Provided material below:
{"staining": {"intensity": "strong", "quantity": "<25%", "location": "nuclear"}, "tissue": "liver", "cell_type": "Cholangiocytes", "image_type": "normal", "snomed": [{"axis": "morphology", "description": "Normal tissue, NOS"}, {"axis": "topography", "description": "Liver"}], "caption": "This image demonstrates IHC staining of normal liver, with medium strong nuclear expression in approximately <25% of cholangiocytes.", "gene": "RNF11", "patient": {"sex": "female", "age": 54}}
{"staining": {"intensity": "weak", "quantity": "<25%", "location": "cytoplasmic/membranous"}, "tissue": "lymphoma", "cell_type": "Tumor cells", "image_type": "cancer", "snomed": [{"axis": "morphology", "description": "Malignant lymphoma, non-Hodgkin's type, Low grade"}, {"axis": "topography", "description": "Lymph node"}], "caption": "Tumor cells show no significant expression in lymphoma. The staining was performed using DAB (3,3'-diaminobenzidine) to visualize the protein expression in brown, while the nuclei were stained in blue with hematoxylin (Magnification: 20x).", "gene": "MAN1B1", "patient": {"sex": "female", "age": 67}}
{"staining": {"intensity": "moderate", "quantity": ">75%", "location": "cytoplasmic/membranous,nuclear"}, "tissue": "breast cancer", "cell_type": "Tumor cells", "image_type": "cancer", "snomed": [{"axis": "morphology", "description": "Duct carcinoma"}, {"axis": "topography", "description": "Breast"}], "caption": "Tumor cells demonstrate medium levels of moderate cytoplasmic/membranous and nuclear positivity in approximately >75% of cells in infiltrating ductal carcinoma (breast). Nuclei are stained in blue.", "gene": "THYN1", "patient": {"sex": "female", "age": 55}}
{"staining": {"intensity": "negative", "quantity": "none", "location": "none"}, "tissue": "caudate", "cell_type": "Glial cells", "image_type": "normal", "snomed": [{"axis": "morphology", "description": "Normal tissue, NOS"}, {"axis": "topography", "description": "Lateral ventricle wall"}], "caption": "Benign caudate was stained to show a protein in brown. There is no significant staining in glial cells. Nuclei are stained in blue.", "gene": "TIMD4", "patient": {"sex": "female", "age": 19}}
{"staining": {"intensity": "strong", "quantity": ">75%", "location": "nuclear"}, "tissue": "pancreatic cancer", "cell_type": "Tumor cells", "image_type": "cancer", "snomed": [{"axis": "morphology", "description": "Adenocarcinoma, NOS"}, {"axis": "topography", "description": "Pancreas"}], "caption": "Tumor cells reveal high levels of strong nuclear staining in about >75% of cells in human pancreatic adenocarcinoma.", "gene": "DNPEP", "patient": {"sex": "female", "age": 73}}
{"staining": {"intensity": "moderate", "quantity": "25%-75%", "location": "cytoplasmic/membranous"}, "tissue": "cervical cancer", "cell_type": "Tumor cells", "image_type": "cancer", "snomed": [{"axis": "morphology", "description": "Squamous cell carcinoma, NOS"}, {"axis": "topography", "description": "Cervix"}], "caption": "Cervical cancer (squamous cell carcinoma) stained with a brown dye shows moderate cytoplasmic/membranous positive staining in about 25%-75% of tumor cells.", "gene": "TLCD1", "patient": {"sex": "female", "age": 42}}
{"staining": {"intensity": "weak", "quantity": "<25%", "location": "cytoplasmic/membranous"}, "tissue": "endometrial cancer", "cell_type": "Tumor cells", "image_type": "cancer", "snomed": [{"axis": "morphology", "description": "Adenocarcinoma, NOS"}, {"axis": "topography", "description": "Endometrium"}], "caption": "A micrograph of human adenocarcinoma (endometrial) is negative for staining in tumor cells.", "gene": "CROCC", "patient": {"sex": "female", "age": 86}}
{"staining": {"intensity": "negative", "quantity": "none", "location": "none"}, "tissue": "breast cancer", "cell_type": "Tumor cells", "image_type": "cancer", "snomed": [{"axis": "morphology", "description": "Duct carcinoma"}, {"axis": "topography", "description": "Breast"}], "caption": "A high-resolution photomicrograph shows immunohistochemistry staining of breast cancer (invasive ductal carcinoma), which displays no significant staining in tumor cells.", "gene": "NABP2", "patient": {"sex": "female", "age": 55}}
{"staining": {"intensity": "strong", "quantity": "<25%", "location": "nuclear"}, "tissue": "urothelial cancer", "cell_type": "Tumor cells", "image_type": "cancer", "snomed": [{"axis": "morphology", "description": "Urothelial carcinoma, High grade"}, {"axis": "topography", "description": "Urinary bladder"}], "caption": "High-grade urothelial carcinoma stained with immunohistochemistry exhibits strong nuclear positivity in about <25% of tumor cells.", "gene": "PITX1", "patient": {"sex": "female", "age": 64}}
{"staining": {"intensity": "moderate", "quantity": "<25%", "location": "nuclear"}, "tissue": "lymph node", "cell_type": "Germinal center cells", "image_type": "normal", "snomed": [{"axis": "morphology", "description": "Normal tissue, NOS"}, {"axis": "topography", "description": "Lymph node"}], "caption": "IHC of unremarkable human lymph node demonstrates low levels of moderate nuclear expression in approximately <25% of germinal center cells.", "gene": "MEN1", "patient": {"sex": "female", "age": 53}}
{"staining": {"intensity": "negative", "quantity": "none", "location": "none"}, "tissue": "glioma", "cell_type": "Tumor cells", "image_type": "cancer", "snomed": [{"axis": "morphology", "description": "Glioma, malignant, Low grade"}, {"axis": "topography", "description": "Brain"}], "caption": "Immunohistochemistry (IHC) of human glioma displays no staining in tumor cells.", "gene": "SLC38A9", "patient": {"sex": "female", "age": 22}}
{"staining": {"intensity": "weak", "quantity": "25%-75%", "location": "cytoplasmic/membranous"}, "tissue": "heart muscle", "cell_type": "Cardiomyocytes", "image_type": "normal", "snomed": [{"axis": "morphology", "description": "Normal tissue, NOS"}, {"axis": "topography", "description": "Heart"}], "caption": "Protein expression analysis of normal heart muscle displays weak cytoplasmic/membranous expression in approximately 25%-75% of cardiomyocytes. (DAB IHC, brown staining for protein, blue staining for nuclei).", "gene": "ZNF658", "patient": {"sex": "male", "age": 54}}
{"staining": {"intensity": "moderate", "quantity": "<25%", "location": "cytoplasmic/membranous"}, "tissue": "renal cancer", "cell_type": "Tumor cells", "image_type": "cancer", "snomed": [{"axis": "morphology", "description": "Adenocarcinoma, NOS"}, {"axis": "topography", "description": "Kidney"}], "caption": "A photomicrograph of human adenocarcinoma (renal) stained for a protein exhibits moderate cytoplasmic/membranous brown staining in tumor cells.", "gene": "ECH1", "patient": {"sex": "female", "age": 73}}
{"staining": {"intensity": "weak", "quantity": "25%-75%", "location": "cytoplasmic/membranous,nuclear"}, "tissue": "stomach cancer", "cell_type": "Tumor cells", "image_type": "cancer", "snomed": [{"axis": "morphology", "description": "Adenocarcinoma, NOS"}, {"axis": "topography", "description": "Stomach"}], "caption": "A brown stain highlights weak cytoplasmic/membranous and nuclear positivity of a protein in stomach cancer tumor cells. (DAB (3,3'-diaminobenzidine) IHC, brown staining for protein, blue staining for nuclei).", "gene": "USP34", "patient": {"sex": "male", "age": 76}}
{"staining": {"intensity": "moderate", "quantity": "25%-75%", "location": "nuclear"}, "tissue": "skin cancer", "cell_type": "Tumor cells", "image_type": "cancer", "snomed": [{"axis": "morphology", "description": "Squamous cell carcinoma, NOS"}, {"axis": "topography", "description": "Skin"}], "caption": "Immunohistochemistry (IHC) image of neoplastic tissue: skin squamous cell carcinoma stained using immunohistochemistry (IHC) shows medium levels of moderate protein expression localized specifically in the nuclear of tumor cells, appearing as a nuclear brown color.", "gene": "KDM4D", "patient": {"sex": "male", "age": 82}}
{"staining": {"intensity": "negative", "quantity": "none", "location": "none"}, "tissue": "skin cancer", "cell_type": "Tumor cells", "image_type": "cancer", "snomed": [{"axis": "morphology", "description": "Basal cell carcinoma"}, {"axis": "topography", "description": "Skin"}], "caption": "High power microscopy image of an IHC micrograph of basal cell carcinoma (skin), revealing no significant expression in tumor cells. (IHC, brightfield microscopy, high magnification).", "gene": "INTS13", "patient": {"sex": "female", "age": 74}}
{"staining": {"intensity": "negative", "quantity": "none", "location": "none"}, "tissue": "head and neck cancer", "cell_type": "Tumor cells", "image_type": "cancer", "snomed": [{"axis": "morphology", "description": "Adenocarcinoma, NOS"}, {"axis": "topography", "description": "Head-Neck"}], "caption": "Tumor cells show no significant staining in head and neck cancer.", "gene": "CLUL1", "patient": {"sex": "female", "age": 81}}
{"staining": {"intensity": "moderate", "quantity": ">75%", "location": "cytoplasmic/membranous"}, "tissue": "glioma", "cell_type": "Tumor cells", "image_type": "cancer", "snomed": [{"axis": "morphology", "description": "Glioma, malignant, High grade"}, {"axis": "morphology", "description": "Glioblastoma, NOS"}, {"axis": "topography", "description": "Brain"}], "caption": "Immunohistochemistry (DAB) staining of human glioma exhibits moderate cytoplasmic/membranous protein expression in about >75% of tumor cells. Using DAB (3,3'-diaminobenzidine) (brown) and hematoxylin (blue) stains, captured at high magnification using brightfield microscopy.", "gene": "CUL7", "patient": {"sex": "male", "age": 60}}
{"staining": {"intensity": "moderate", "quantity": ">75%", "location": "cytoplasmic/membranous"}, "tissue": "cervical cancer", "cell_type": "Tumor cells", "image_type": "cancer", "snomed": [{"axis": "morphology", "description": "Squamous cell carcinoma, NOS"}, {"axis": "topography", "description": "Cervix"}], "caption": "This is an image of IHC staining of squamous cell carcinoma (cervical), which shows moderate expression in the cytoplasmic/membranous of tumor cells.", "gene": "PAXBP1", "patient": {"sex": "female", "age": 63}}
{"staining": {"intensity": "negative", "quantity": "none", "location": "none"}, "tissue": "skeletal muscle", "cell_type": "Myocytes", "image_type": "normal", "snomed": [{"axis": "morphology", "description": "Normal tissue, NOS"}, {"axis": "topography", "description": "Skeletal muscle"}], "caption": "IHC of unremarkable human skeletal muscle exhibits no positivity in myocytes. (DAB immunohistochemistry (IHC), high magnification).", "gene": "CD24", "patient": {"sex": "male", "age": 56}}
End of Provided material.
• [Task details]
Read the data above and pull out each line that holds the string "Lymph".

• [Answer to this exercise]
{"staining": {"intensity": "weak", "quantity": "<25%", "location": "cytoplasmic/membranous"}, "tissue": "lymphoma", "cell_type": "Tumor cells", "image_type": "cancer", "snomed": [{"axis": "morphology", "description": "Malignant lymphoma, non-Hodgkin's type, Low grade"}, {"axis": "topography", "description": "Lymph node"}], "caption": "Tumor cells show no significant expression in lymphoma. The staining was performed using DAB (3,3'-diaminobenzidine) to visualize the protein expression in brown, while the nuclei were stained in blue with hematoxylin (Magnification: 20x).", "gene": "MAN1B1", "patient": {"sex": "female", "age": 67}}
{"staining": {"intensity": "moderate", "quantity": "<25%", "location": "nuclear"}, "tissue": "lymph node", "cell_type": "Germinal center cells", "image_type": "normal", "snomed": [{"axis": "morphology", "description": "Normal tissue, NOS"}, {"axis": "topography", "description": "Lymph node"}], "caption": "IHC of unremarkable human lymph node demonstrates low levels of moderate nuclear expression in approximately <25% of germinal center cells.", "gene": "MEN1", "patient": {"sex": "female", "age": 53}}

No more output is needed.